The Wisconsin Access Project involves meter station upgrades, compressor station modifications for enhanced flexibility, and emissions-cutting horsepower replacements. The project is targeted to be brought in service second-half 2022 at a cost of $200 million.
Announcement of the Wisconsin Access Project follows TC Energy’s July 2020 sanctioning of the Elwood Power-ANR Horsepower Replacement Project, providing as much as 125 MMcfd of firm delivery to an existing power plant. Elwood is also expected to enter service second-half 2020.

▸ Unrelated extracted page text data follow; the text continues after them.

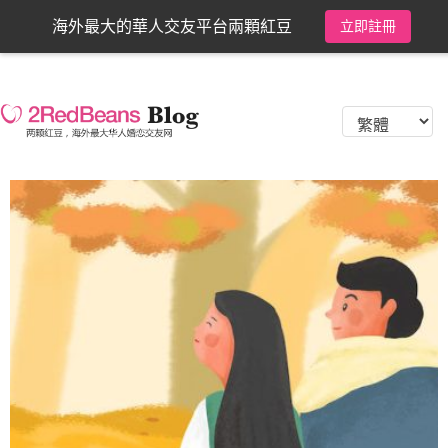
海外最大的華人交友平台兩顆紅豆
立即註冊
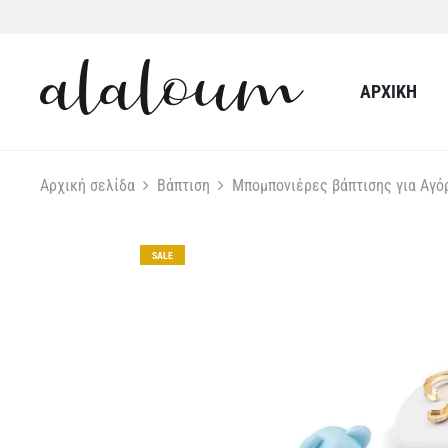
ΑΡΧΙΚΉ
Αρχική σελίδα
Βάπτιση
Μπομπονιέρες βάπτισης για Αγό
SALE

Dakota Access expansion approved by Illinois
Energy Transfer LP has received approval from the Illinois Commerce Commission (ICC) to expand its 570,000-b/d Dakota Access crude oil pipeline to 1.1-million b/d. The ICC said the project would promote both security and convenience for the general public.
Energy Transfer expects to have the expansion complete by third-quarter 2021. Earlier in October, the company began work on a new pumping station in Emmons County, ND.
Both the approval and ETP’s planned schedule come despite on ongoing suit in US District Court for the District of Columbia attempting to force Dakota Access to cease operations while its environmental permitting is reviewed (OGJ Online, Aug. 27, 2020).
Dakota Access runs more than 1,000 miles from Bakken shale in North Dakota to a pipeline and refining hub at Patoka, Ill. Connections there take oil as far as the US Gulf Coast.
Enbridge Line 5 tunnel design 90% complete
Enbridge Inc. has completed about 90% of initial design work on its 4.5-mile Great Lakes Tunnel under the Straits of Mackinac in Michigan. The tunnel will house its 540,000-b/d Line 5 liquids pipeline.
The company expects to begin tunnel construction in 2021 for 2024 completion.
Enbridge received a favorable ruling from the Michigan Court of Appeals earlier this year allowing construction of the tunnel (OGJ Online, June 12, 2020).
Line 5 is a 645-mile, 30-in. OD pipeline crossing the Upper and Lower Peninsula’s of Michigan and the straits that separate them as it moves light crude oil, synthetic crude, and NGL from Superior, Wisc., to Sarnia, Ontario, Canada. The line splits into two 20-in. pipes for the crossing between the peninsulas.